Information provided: Begin

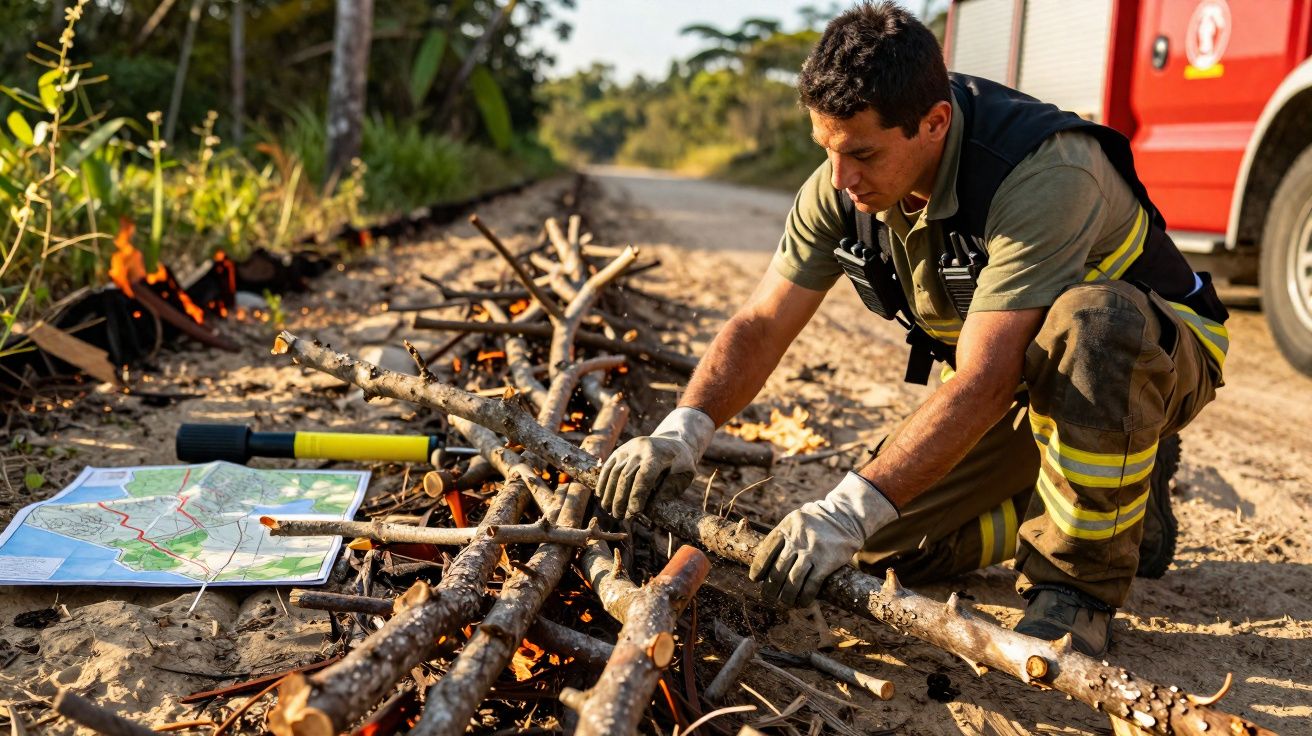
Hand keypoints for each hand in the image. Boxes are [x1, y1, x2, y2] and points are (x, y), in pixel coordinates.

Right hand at [597, 407, 714, 518]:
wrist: (672, 441)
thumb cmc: (680, 463)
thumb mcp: (685, 475)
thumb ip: (669, 489)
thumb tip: (649, 505)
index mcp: (658, 454)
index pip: (645, 476)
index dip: (637, 495)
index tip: (634, 512)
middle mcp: (640, 448)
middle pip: (626, 475)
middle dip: (621, 498)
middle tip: (619, 516)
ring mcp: (628, 448)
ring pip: (614, 472)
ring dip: (609, 493)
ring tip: (609, 510)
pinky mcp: (620, 450)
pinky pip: (608, 467)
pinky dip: (603, 482)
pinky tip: (601, 496)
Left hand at [748, 472, 897, 606]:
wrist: (845, 517)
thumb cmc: (815, 523)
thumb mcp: (796, 521)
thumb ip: (782, 537)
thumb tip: (764, 564)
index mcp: (787, 527)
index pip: (766, 551)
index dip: (759, 568)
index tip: (755, 579)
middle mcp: (798, 538)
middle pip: (778, 569)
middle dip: (771, 587)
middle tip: (768, 597)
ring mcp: (812, 551)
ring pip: (793, 580)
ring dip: (786, 596)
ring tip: (784, 602)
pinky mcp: (827, 562)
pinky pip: (811, 585)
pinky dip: (804, 597)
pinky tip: (802, 603)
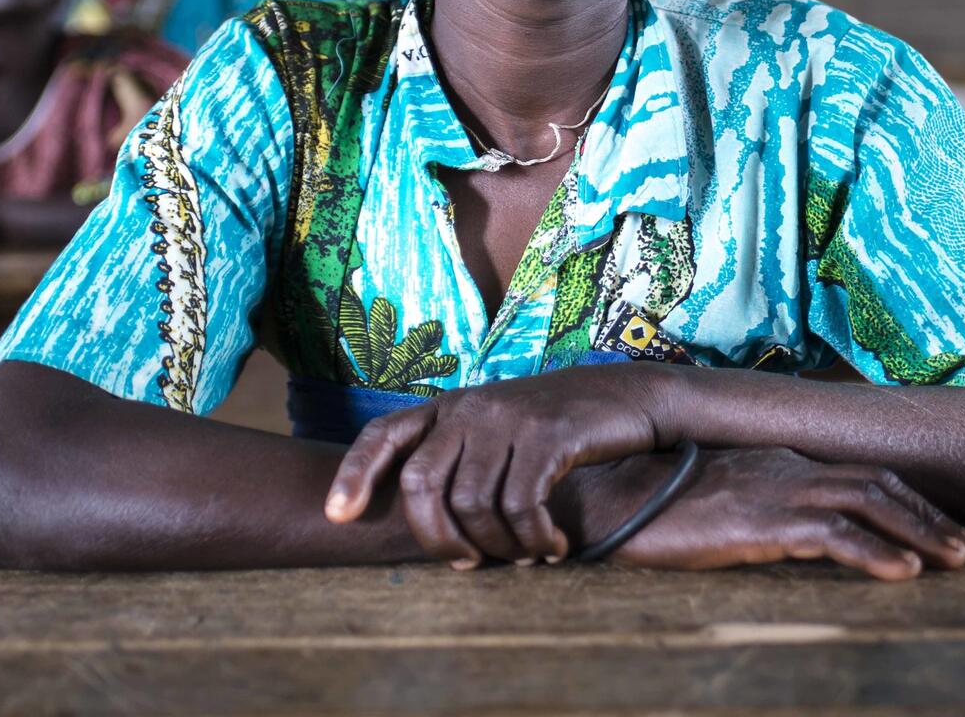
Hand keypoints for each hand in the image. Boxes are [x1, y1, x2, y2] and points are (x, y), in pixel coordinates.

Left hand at [324, 364, 668, 565]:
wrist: (627, 398)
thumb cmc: (559, 429)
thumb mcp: (500, 433)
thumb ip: (463, 462)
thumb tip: (437, 536)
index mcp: (450, 406)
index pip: (384, 434)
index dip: (355, 473)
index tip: (337, 516)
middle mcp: (471, 406)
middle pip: (421, 483)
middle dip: (437, 539)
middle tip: (469, 565)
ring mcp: (508, 416)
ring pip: (473, 503)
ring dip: (498, 547)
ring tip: (526, 556)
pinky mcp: (548, 432)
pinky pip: (521, 504)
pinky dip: (534, 539)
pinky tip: (554, 547)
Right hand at [584, 446, 964, 580]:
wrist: (608, 495)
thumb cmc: (653, 502)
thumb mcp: (716, 501)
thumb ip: (757, 507)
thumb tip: (789, 533)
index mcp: (777, 462)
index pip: (857, 475)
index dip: (906, 500)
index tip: (940, 528)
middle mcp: (786, 468)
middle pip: (876, 483)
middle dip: (928, 514)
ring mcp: (775, 490)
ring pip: (867, 502)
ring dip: (920, 531)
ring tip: (958, 560)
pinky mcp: (760, 520)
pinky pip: (831, 534)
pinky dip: (874, 551)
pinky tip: (904, 572)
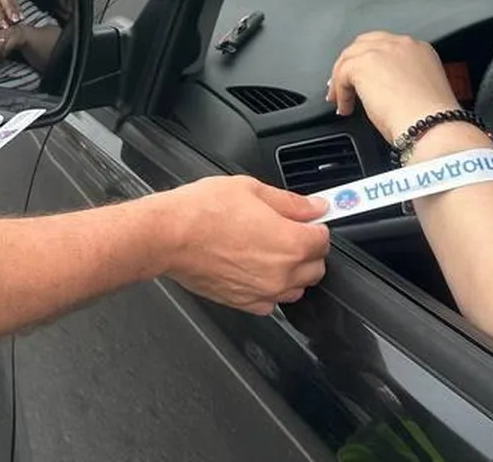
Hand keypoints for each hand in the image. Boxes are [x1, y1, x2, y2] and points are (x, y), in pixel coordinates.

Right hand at [159, 176, 331, 314]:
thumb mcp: (251, 190)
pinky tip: (254, 270)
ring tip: (269, 251)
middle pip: (315, 268)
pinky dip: (270, 289)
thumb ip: (291, 202)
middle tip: (287, 233)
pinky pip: (271, 303)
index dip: (314, 226)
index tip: (305, 220)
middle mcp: (283, 273)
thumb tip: (315, 207)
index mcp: (291, 243)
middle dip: (308, 250)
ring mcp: (264, 292)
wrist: (168, 236)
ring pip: (296, 289)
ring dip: (292, 273)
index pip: (323, 240)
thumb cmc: (203, 211)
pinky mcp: (244, 303)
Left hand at [324, 32, 461, 144]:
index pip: (386, 46)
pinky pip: (342, 74)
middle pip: (365, 45)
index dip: (372, 63)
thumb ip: (403, 81)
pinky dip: (340, 92)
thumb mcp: (421, 91)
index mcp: (419, 50)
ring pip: (350, 57)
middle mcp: (401, 44)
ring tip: (341, 100)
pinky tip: (346, 108)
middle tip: (345, 85)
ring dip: (342, 79)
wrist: (430, 126)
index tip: (366, 79)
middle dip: (352, 64)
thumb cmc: (431, 120)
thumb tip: (382, 90)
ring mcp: (381, 51)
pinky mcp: (364, 64)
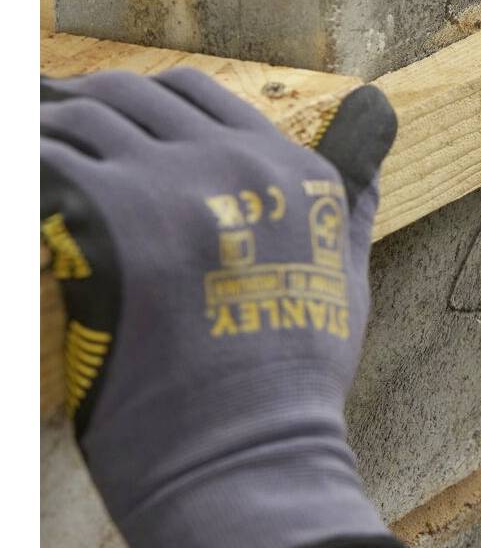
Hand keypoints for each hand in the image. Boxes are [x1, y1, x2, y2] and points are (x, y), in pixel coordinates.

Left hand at [41, 68, 404, 547]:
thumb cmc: (291, 379)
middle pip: (128, 95)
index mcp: (293, 169)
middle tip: (41, 149)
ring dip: (37, 139)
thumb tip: (378, 112)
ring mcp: (175, 186)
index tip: (101, 141)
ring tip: (23, 178)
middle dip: (76, 113)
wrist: (249, 453)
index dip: (137, 110)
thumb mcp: (348, 269)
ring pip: (77, 119)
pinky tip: (19, 210)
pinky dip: (21, 176)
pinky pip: (40, 163)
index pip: (194, 93)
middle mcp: (238, 162)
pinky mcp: (112, 221)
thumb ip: (354, 185)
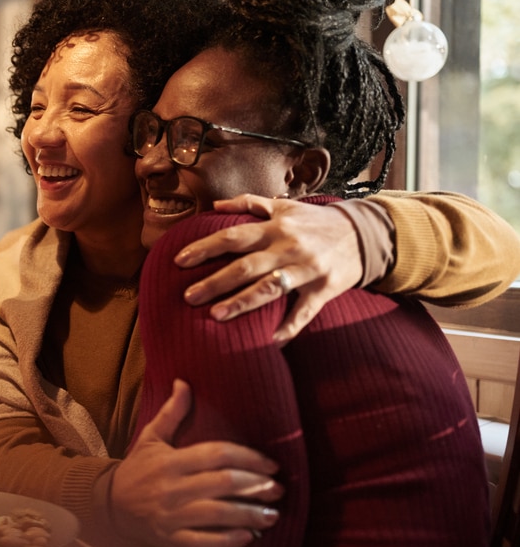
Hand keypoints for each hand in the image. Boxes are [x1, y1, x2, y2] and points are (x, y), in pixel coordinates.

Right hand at [109, 381, 283, 546]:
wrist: (108, 505)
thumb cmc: (138, 469)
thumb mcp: (151, 438)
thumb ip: (172, 413)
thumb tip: (184, 382)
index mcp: (171, 460)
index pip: (216, 454)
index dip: (248, 458)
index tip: (271, 464)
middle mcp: (172, 487)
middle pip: (223, 483)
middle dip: (256, 486)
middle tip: (278, 489)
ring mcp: (171, 515)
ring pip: (218, 514)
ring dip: (249, 515)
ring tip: (272, 515)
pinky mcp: (170, 538)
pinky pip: (203, 542)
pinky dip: (227, 541)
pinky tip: (247, 537)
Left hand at [174, 195, 362, 344]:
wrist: (365, 233)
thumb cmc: (316, 222)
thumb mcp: (285, 207)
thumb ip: (250, 203)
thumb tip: (215, 204)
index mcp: (275, 227)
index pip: (233, 237)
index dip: (205, 248)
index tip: (180, 261)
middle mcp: (289, 247)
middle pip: (246, 265)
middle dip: (215, 281)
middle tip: (188, 296)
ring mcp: (307, 269)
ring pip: (270, 288)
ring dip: (242, 303)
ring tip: (215, 316)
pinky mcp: (325, 289)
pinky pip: (303, 313)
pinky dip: (287, 329)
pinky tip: (268, 342)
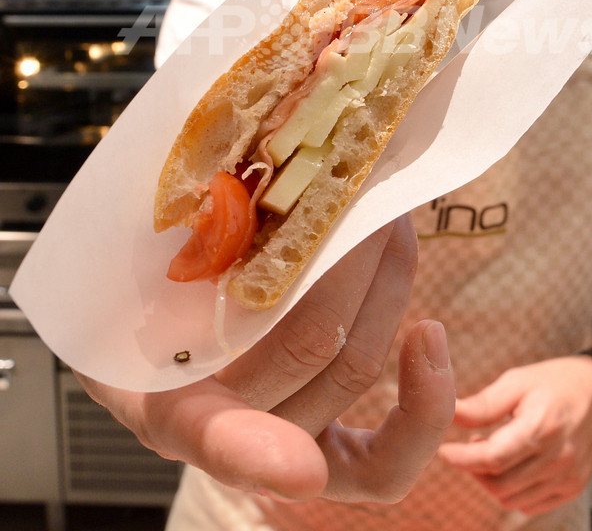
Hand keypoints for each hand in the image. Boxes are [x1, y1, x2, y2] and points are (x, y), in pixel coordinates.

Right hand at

Information provided: End

#### [Task item]
Using the data above, copy exactly the lines from the one containing "index tip: (366, 79)" to the one containing "index pip: (194, 93)", inclusive. Exclude the pictures.

#### [Finished exercise]
index tip: (366, 79)
middle dip: (352, 64)
thumb cmc: (431, 120)
thumb tip: (382, 90)
ring mcp: (381, 51)
pinky mcp: (364, 64)
Hand keypoints for each hand in the image. Boxes are [x1, y1, x2, y2] and points are (x, y), in pixel coordinates.

Left hand at [41, 68, 404, 547]:
thumb cmc: (291, 379)
middle pip: (128, 95)
index mcp: (293, 169)
middle tip: (41, 149)
ring dip: (37, 139)
thumb tip: (378, 112)
ring mcp: (175, 186)
index tip: (101, 141)
ring tip: (23, 178)
middle dip: (76, 113)
wrist: (249, 453)
index dip: (137, 110)
thumb mcp: (348, 269)
ring pip: (77, 119)
pinky tip: (19, 210)
pinky dip: (21, 176)
pinky pip: (40, 163)
index pip: (194, 93)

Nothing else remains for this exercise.